Viagem de dois dias e cinco séculos a Sortelha, Aldeia Histórica, da época medieval, onde as casas e os beijos são imortais como as pedras que emolduram a paisagem
O caminho até Sortelha faz-se a pé. O automóvel ficou estacionado lá atrás. O caminho faz-se caminhando, é certo, mas a subida faz-se subindo, sob o sol escaldante do primeiro dia de junho. Lá em cima, dentro das muralhas, já se comemora o “Beijo Eterno”, a propósito da iniciativa “12 em Rede – Aldeias em Festa”.
Com um pé atrás do outro, recordo as palavras de José Saramago, na obra Viagem a Portugal (Editorial Caminho, 1981). “O caráter medieval deste aglomerado é a enormidade das muralhas que o rodeiam. A espessura delas, e também a dureza da calçada, as ruas íngremes e empoleirada sobre pedras gigantescas, a cidadela, último refúgio de sitiados, derradeira e talvez inútil esperança. Se alguém venceu ciclópicas muralhas de fora, não há de ter sido rendido por este castelinho que parece de brincar”.
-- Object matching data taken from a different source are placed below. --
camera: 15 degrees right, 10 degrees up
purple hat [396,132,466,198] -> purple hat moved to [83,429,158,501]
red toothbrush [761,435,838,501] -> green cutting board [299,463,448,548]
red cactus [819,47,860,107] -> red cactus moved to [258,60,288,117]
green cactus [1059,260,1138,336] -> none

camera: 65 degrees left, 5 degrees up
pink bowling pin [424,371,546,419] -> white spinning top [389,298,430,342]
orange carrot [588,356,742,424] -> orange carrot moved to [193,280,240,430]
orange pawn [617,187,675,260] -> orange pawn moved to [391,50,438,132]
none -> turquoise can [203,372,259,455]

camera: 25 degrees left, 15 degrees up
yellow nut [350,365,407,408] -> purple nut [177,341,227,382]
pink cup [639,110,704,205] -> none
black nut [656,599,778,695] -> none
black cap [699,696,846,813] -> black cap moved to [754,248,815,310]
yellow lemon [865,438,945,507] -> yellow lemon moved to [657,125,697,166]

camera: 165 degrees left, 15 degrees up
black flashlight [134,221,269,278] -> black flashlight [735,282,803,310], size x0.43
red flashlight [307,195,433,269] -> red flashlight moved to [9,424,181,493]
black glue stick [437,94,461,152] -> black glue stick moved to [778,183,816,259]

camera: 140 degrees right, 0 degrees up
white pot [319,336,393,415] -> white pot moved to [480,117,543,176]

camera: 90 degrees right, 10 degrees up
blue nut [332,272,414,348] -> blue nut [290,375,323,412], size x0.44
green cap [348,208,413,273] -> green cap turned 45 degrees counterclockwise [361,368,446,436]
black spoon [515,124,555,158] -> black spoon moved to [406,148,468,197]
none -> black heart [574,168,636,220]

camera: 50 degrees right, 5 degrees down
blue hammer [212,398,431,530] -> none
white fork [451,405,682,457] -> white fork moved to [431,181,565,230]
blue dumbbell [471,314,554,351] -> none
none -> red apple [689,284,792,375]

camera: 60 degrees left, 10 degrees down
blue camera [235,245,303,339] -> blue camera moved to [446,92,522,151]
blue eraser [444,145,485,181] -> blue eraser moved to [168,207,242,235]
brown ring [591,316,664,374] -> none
Também eu resisto e alcanço, por fim, as muralhas de dentro. Desenham-se as portas da aldeia. São elas que separam o dentro e o fora. O velho cão seguiu com a sua vida. E oiço as primeiras vozes. Há festa na aldeia. Ainda antes de entrar, deito os olhos no horizonte à minha esquerda. Como que penduradas na subida para o pequeno castelo, duas gigantes pedras dão o último beijo, aquele que imortalizou a lenda. Uma tragédia de amor e maldição, narrada, através dos tempos de geração em geração.
O mouro e a cristã
Reza a lenda que vivia no castelo de Sortelha um alcaide cristão, casado com uma senhora com dotes de bruxaria. O casal tinha uma filha, por sinal, a mais bonita de toda a região. Cortejada por todos, a jovem estava, no entanto, prometida em casamento a um alcaide de atraentes negócios. Acontece que a donzela não estava muito voltada para os encantos do arranjinho, até porque o seu coração batia fora das muralhas. E logo pelo chefe dos mouros, que, por azar, estavam a cercar o castelo com vista à sua conquista. Parece que o príncipe era bem-apessoado e que a moça passava a vida empoleirada nas muralhas a trocar olhares com o inimigo. Recorrendo aos préstimos de uns e outros, os dois lá foram enviando prendas e alimentando o amor à distância. Até que um dia decidiram encontrar-se. Um tremendo erro, sobretudo, quando se tem uma mãe com dotes de magia. A “velha”, como ficará para a história, perseguiu a filha e deu com ela a beijar o mouro. Com um gesto rigoroso e emprenhado de ódio fez desaparecer os jovens apaixonados, transformando-os em dois penedos.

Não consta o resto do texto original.